(Explore the material):
1 - Could you change "slurry" to "paste" in the passage on sintered R-T-B magnets, starting with "As can be seen" and going on through "by the present invention.", and give that part again?
2 - How would the passage on sintered R-T-B magnets go on? Write what follows its final sentence.

(Passage to read):
• • • •

As can be seen from Table 20, also in the case where—in order to allow an RLM alloy powder and an RH fluoride powder to be present on the surface of the sintered R-T-B based magnet—a method of applying a slurry containing them was adopted, H_cJ was significantly improved with hardly any lowering of B_r in the sintered R-T-B based magnets according to the production method of the present invention. However, in Sample 44 having more RH fluoride than defined by the mixed mass ratio according to the present invention, and in Sample 51 having less RH fluoride than defined by the mixed mass ratio according to the present invention (i.e., with no RH fluoride being mixed), the H_cJ improvement was not comparable to that attained by the present invention.

Experimental Example 10

Sample 57 was obtained in a similar manner to Experimental Example 9, except for using a diffusion agent containing an oxyfluoride and using a powder mixture obtained through mixing with a diffusion auxiliary agent shown in Table 21 according to the mixing ratio shown in Table 21. Magnetic characteristics of Sample 57 thus obtained were measured with a B-H tracer, and variations in H_cJ and B_r were determined. The results are shown in Table 22. For comparison, Table 22 also shows a result of Sample 47, which was produced under the same condition with TbF₃ being used as the diffusion agent.

• • • •

(Available data):
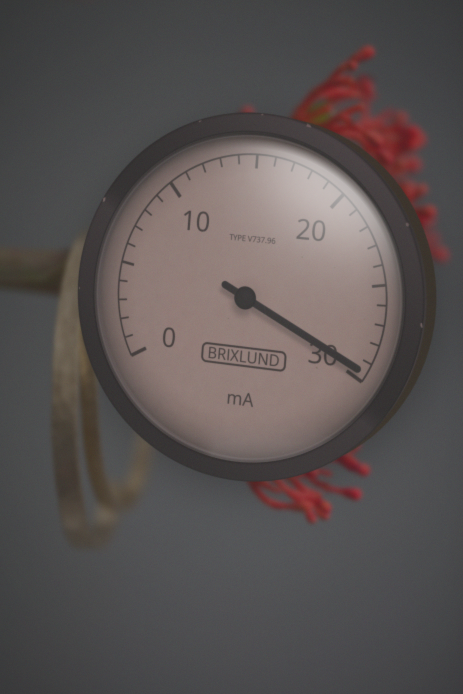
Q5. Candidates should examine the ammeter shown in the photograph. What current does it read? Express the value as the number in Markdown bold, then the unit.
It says **29.5** mA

• • • •

(Exercise answers):
1 -
As can be seen from Table 20, also in the case where—in order to allow an RLM alloy powder and an RH fluoride powder to be present on the surface of the sintered R-T-B based magnet—a method of applying a paste containing them was adopted, H_cJ was significantly improved with hardly any lowering of B_r in the sintered R-T-B based magnets according to the production method of the present invention. However, in Sample 44 having more RH fluoride than defined by the mixed mass ratio according to the present invention, and in Sample 51 having less RH fluoride than defined by the mixed mass ratio according to the present invention (i.e., with no RH fluoride being mixed), the H_cJ improvement was not comparable to that attained by the present invention.

2 -
TABLE 21
	diffusion		mixed mass
	auxiliary agent		ratio	RH amount
		melting	diffusion agent	(diffusion auxiliary	per 1 mm2 of
Sample	composition	point	composition	agent:diffusion	diffusion
No.	(at. ratio)	(° C.)	(at. ratio)	agent)	surface (mg)
47	Nd70Cu30	520	TbF3	7:3	0.07	Example
57	Nd70Cu30	520	TbF3 + TbOF	7:3	0.07	Example

TABLE 22
Sample	HcJ		HcJ
No.	(kA/m)	Br(T)	(kA/m)	Br (T)
47	1417	1.44	382	−0.01	Example
57	1406	1.44	371	−0.01	Example

Hereinafter, the diffusion agent containing an oxyfluoride which was used in Sample 57 will be described. For reference's sake, TbF₃, which was used in Sample 47 and others, will also be described.

Regarding the diffusion agent powder of Sample 57 and the diffusion agent powder of Sample 47, an oxygen amount and a carbon amount were measured via gas analysis. The diffusion agent powder of Sample 47 is the same diffusion agent powder that was used in other Samples in which TbF₃ was used.

The diffusion agent powder of Sample 47 had an oxygen amount of 400 ppm, whereas the diffusion agent powder of Sample 57 had an oxygen amount of 4000 ppm. The carbon amount was less than 100 ppm in both.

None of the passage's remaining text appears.